Prolongue el fragmento sobre la transformación social de Brasil que figura a continuación, retomándolo después de su última oración.

++++ Fragmento del documento ++++

Esa transformación puede ser observada sin mayores esfuerzos, al comenzar, por ejemplo, por los aeropuertos. Se calcula que en los últimos diez años alrededor de 15 millones de brasileños pasaron, por primera vez, a viajar en avión. En un país con 195 millones de habitantes existen 260 millones de teléfonos móviles. Al reunir los incipientes programas sociales lanzados tímidamente por Fernando Henrique Cardoso (1995-2002), y luego reforzarlos y ponerlos como prioridad de su gobierno, Lula da Silva impulsó el cambio que ahora Dilma Rousseff robustece y amplía.
Sin embargo, persisten otros números que opacan ese escenario de prosperidad. El país carece de estructura y de proyectos modernizantes. Carreteras, puertos y aeropuertos son desastrosos. La salud pública es caótica, y esa nueva clase media se ve obligada a pagar los altos precios de los planes privados de atención médica. En los hospitales de la red pública faltan médicos, medicinas e instrumental, mientras sobran la desidia y la falta de higiene más elemental. La educación pública se universalizó, es verdad. Pero la calidad de la enseñanza no hace más que confirmar una antigua crítica de Darcy Ribeiro: en las escuelas públicas el profesor finge que enseña lo que no sabe y los alumnos fingen que aprenden lo que siguen ignorando.

++++ Registros proporcionados ++++

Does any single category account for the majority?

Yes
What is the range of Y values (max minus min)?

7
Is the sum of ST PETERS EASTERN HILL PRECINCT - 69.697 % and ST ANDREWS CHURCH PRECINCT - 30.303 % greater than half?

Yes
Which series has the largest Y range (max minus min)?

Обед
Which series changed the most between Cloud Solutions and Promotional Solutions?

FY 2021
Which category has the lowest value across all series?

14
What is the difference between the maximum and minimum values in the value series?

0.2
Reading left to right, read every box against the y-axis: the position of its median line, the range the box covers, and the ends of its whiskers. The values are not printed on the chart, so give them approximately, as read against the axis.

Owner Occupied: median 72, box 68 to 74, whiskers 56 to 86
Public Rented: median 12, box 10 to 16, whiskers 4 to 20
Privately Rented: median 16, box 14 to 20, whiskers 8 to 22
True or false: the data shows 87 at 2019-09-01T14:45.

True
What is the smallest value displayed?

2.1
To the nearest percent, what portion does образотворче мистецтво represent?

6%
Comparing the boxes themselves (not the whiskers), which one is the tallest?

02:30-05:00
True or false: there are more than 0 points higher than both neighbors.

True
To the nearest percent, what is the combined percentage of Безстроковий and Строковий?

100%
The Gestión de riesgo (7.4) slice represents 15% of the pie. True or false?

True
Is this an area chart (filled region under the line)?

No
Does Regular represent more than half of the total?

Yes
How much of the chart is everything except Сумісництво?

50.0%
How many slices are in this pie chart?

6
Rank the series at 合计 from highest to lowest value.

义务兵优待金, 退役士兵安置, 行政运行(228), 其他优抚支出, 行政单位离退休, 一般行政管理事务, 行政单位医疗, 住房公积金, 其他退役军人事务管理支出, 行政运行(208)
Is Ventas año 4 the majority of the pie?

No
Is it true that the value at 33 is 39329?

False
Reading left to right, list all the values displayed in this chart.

++++

> **Respuesta del ejercicio**
La reforma agraria es otro mito legado de un presidente a otro. Las áreas repartidas entre campesinos sin tierra se transforman, muchas veces, en inmensas favelas rurales, barriadas de miseria improductiva. En los dos años de presidencia de Dilma Rousseff fueron asentadas alrededor de 45 mil familias campesinas, en una drástica disminución de ritmo (el MST, Movimiento de los Sin Tierra, estima que menos de diez mil familias fueron asentadas en 2012). En los dos primeros años de la presidencia de Lula da Silva, fueron beneficiadas 117 mil 500 familias. Hay otro dato alarmante relacionado con la reforma agraria. El MST reconoce que en las áreas distribuidas a campesinos existe una evasión de alrededor de 60 por ciento de sus moradores iniciales. Frente a la falta de apoyo, de incentivos y de perspectivas, más de la mitad abandona o vende la tierra recibida e inmigra a los centros urbanos.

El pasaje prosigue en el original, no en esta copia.